**SEITENAUSZUG**
......
Bild: Sie nennt es Sommertour, doch es ist knallharter Wahlkampf
BERLIN/HALLE/ERFURT taz | Sie weiß es nicht. Das sagt Katarina Barley pur
und unverstellt: „Ich habe wirklich keine Ahnung, was ich dann mache.“ Die
SPD-Frau und Familienministerin lacht, streift ihre blauen Pumps ab und
schwingt ihre Beine auf den Ledersitz eines schwarzen Kleinbusses, mit dem
sie in diesen Wochen unterwegs ist. Sie sagt: „Ich gehe immer vom Positiven
aus.“
Das Positive, das wäre in diesem Fall eine weitere Auflage der Großen
Koalition aus Union und SPD. Und sie, Barley, würde Familienministerin
bleiben. Gut möglich, dass das passiert nach dem 24. September, wenn das
Land einen neuen Bundestag gewählt hat. Es könnte aber auch ganz anders
kommen, wenn sich die Union mit der FDP zusammentut. Oder mit der FDP und
den Grünen. Wie auch immer, die SPD wäre raus der Regierung – und damit
auch die Ministerin. Was macht Barley dann?
Darüber denkt die 48-Jährige jetzt nicht nach. Das „Positive“, das geht ja
anders.
„Wir brauchen noch einen Müllbeutel“, sagt sie und klemmt eine Plastiktüte
unter den Autositz. „Ein bisschen Zeltplatzfeeling muss schon sein.“ In
einem ärmellosen weißen Kleid hockt sie mit angezogenen Beinen auf dem Sitz
und knabbert an einem Schokokuchen. Vormittags, sagt sie, muss immer genug
zu essen da sein. Dann läuft das. Und schon lacht sie wieder.
Barley und der Optimismus, das scheint ein Paar zu sein wie Pat und
Patachon, Dick und Doof, Blom und Donner-Karlsson. Das erleben derzeit
viele Menschen, die die Familienministerin überall im Land trifft. In
Unternehmen, Krankenhäusern, Kitas, in Gründerinnenzentren und
Mehrgenerationenhäusern.
## „Die hat ja gute Laune“
Im politischen Berlin kennt man die 48-Jährige, Deutsch-Britin, Juristin,
geschieden, Mutter zweier Söhne – und SPD-Blitzaufsteigerin: seit 2013 im
Bundestag, Ende 2015 Generalsekretärin ihrer Partei, und nun, seit Juni
dieses Jahres, Familienministerin. Bis tief in die Republik aber, in die
Provinz, hat sich der Name Barley nicht unbedingt herumgesprochen.
Deshalb stellt sie sich in diesen Wochen den Leuten vor, in Sachsen-Anhalt,
in Thüringen, Hessen, Rheinland-Pfalz. Sie nennt es Sommertour, aber es ist
knallharter Wahlkampf, sie will Ministerin bleiben. Sie erzählt den
Menschen, was sie vorhat, wenn die SPD weiter regiert. Sie preist die
Familienarbeitszeit, mit der die SPD Müttern und Vätern die Kombination aus
Job und Familie erleichtern will. Sie ärgert sich laut über ungleiche Löhne
zwischen Frauen und Männern und widmet sich den Sorgen Alleinerziehender.
......
**BEREITGESTELLTE ANGABEN**
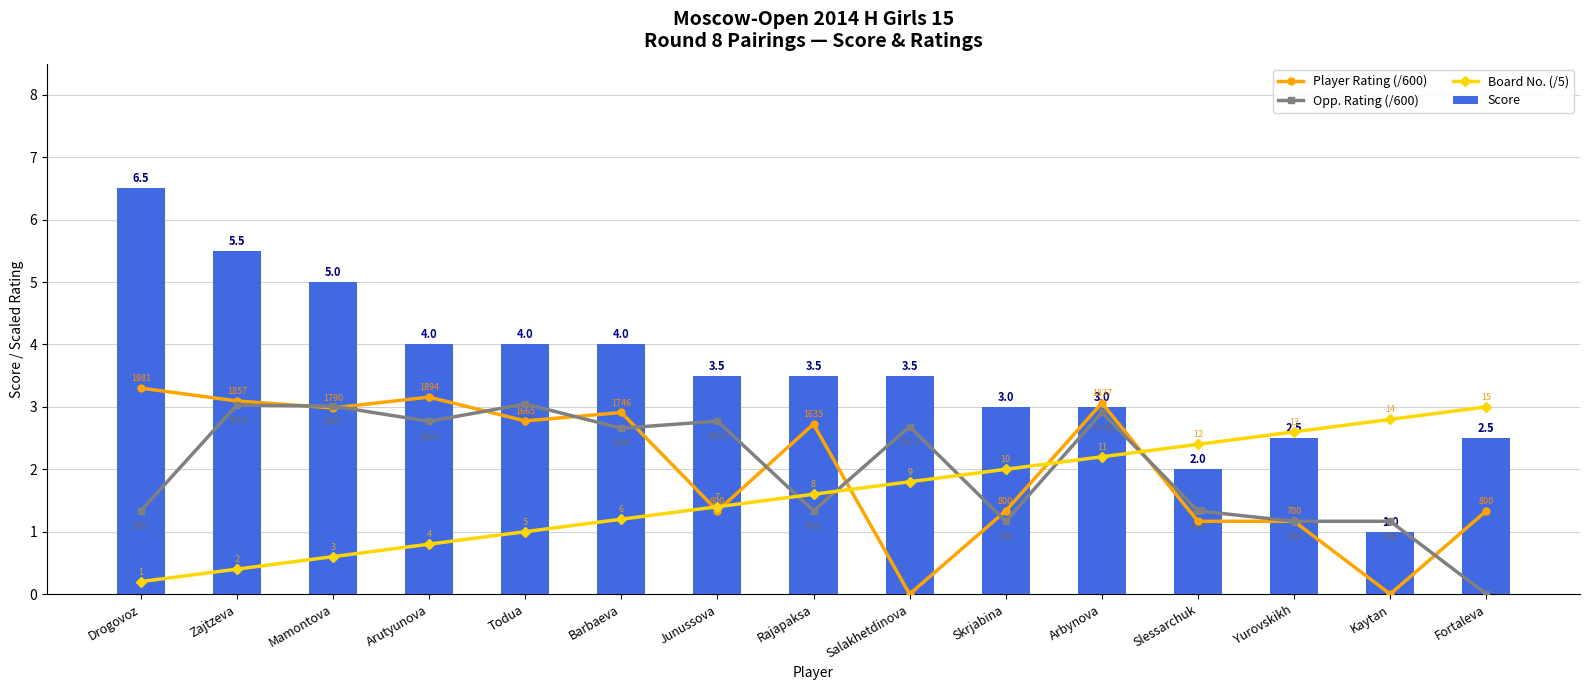

Reading left to right, list all the values displayed in this chart.

Player Rating (/600): 3.3	3.1	3.0	3.2	2.8	2.9	1.3	2.7	0.0	1.3	3.1	1.2	1.2	0.0	1.3
Opp. Rating (/600): 1.3	3.0	3.0	2.8	3.0	2.7	2.8	1.3	2.7	1.2	2.9	1.3	1.2	1.2	0.0
Board No. (/5): 0.2	0.4	0.6	0.8	1.0	1.2	1.4	1.6	1.8	2.0	2.2	2.4	2.6	2.8	3.0
Score: 6.5	5.5	5.0	4.0	4.0	4.0	3.5	3.5	3.5	3.0	3.0	2.0	2.5	1.0	2.5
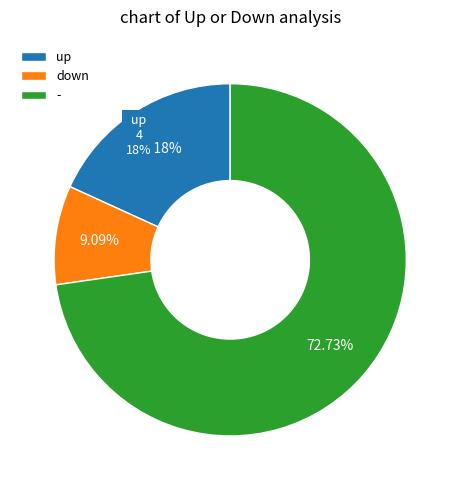

Is - the majority of the pie?

Yes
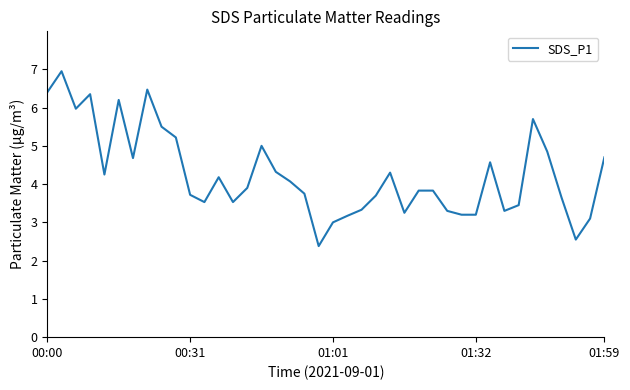

What is the minimum value shown in the chart?

2.4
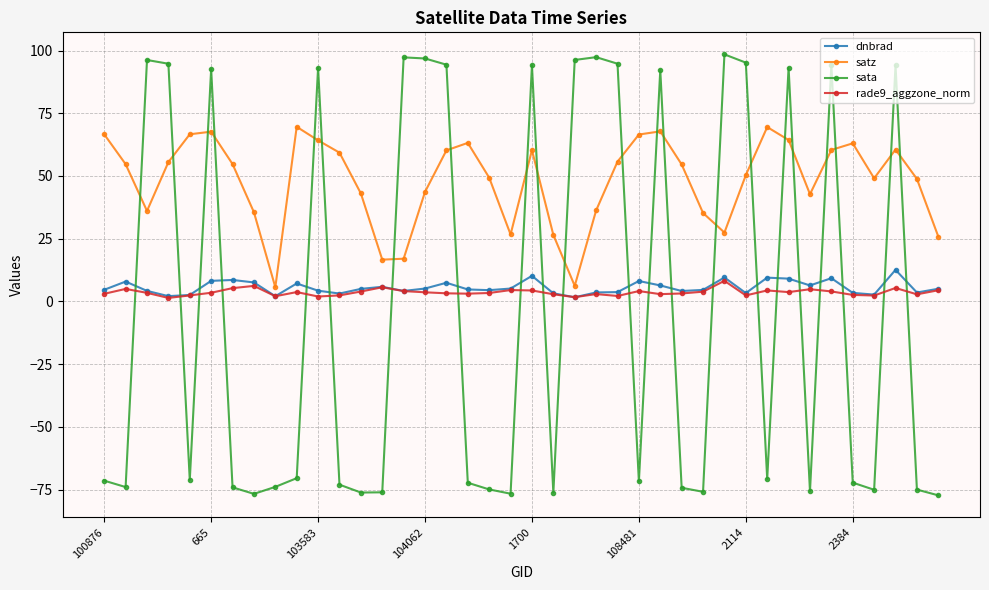

What is the lowest value of the satz series?

5.6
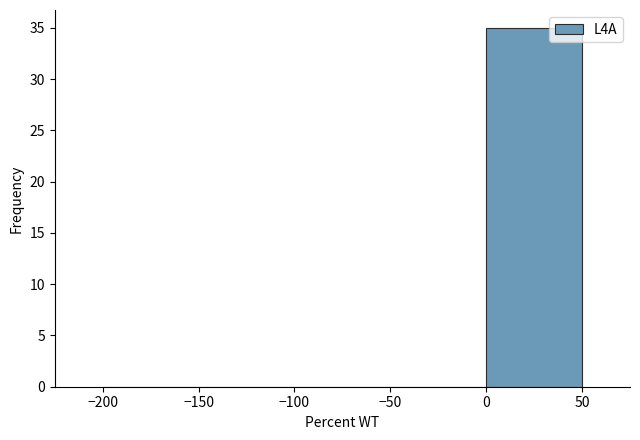

Reading left to right, transcribe this chart: for each bar, give the range it covers on the x-axis and its height. The values are not printed on the chart, so give them approximately, as read against the axis.

-200 to -150: 0
-150 to -100: 0
-100 to -50: 0
-50 to 0: 0
0 to 50: 35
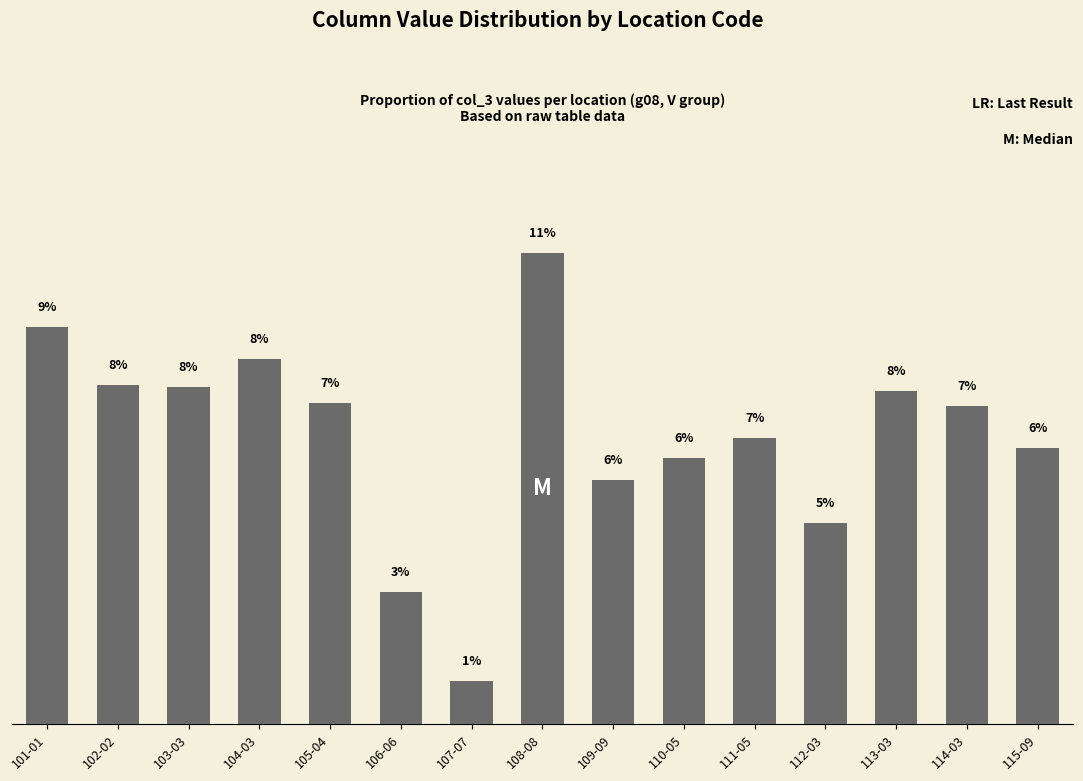

Which category has the highest value across all series?

108-08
......
**AUFGABEN**
a) Seit wann ist Katarina Barley laut dem Seitenauszug Familienministerin?
b) Nenne alle Bundesländer, in denen sich Barley laut dem Seitenauszug während ihrer Sommertour den Leuten vorstellt.
c) Schreibe den Seitenauszug über Katarina Barleys Sommertour im Anschluss an seinen letzten Satz weiter.

**DEINE ANTWORTEN**
a) Seit Juni dieses Jahres.

b) Sachsen-Anhalt, Thüringen, Hessen, Rheinland-Pfalz

c)
„Ich mache das wahnsinnig gern“, sagt sie. Und strahlt.
Später, in der Uniklinik in Halle in Sachsen-Anhalt, steht Barley in einem
lichtdurchfluteten Raum. Einer der modernsten Kreissäle des Landes, wie die
Familienhebamme Katja Schumann sagt. Die 51-Jährige hilft Eltern, die viele
Kinder haben oder soziale oder finanzielle Sorgen. Familien wie die M.s,
die vor drei Wochen ihr achtes Kind bekommen haben. Jetzt hat die Mutter
ihr siebtes Kind auf dem Schoß, die eineinhalbjährige Emma. Barley schraubt
einen bunten Behälter mit Seifenblasen auf und bläst der kleinen Emma ein
paar davon ins Gesicht. Die patscht mit ihren Händchen nach den
schillernden Blasen und gickert. „Keine Ahnung, ob das hygienisch ist“,
sagt Ministerin Barley. „Geht so“, sagt Hebamme Schumann.
„Die hat ja gute Laune“, sagt ein Mann. So ist das mit Barley. Überall, wo
sie hinkommt, sagen die Leute Sätze wie: „Mann, ist die nett“, oder: „So
eine freundliche Politikerin haben wir schon lange nicht erlebt.“
Optimismus kann Barley.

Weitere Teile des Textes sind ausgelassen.